With the prediction for video to account for 82% of all web traffic by 2021, now is the time to start investing in this channel from content production and advertising perspective. And YouTube brand channel is the best starting point for growing video presence. But what metrics really matter when analysing the performance of your channel?
Accessing YouTube Analytics is really straightforward – just visit https://www.youtube.com/analytics and select the channel you want to see the metrics for. Here the reports are divided between watch time and interaction categories, but I recommend looking at the metrics from either video or channel perspective first.
Of course, the most popular metric used for video analysis is the number of views. It’s a great initial indication of the reach your video has achieved, however it does not provide for a full picture. The views are showing the number of times someone started watching your video – that’s why Average percentage viewed is your next go-to metric. You can find it the Watch Time report, giving you essentially an average view completion rate. This is very handy when you’re structuring the content of your video, as it shows at what point majority of the viewers drop off – allowing you to ensure that next time the key information will be included before that tipping point is reached.
When it comes to video engagement rates, this is highly related to category you’re operating in.
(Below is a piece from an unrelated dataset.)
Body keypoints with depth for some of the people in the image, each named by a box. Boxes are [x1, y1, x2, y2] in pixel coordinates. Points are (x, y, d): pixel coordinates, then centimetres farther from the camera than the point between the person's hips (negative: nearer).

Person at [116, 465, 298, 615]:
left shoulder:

Insurance video most likely won’t generate the same number of likes or shares as a per or travel related content, so always make sure you’re benchmarking yourself within your category. Once you know what you’re aiming for, the Likes & Dislikes, Comments and Sharing are the next 3 reports to investigate. For Sharing, you can also view the Sharing Service to understand better which platform your viewers use to virally distribute your content:
A good starting point is to review Traffic Sources. This report shows you what is generating views of your content, be it advertising, recommended videos or external embeds. You dive in deeper into some of those categories and subcategories for more detail.
When analysing channel performance, marketers often focus on Subscribers as key metric. While it is always beneficial to grow your subscriber list, as that increases the chance of them seeing your new content. You Tube claims that overall, subscribers also consume more if your content, so it’s always a good idea to keep an eye on the number of new followers. You can also analyse the source of new subscriptions, to know how to generate more in the future. All this information is available from the Subscribers report.
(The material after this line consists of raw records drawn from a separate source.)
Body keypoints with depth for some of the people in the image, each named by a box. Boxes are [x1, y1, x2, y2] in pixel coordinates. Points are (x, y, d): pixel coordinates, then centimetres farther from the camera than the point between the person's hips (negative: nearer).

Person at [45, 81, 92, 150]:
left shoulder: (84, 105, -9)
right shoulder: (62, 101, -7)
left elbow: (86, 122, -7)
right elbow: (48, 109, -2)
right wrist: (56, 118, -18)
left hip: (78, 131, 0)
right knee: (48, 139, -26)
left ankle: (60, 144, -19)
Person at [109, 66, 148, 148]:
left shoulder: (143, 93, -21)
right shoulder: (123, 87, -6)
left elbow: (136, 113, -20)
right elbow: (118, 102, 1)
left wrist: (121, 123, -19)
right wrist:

Similarly to video engagements, not all channels will generate big numbers of subscribers. If you’re planning on producing a lot of video content and want to build up a reliable audience, you should spend more time analysing what is generating your subscriptions and structure your videos and calls to action to generate more. You can use Cards and Annotations to encourage those organically also.
You can also extract information about the demographic breakdown of your audience – from the age and gender, to location. This can be found under the Demographics report and can very helpful in refining your video campaign targeting or building better custom audiences.
One of my favourite reports is the Playback Locations, as it shows you how far your organic and viral reach is stretching – and it can be used to build relationships with other platforms. The Embedded in external websites and apps section shows you all the locations where your videos are shared and viewed outside of YouTube.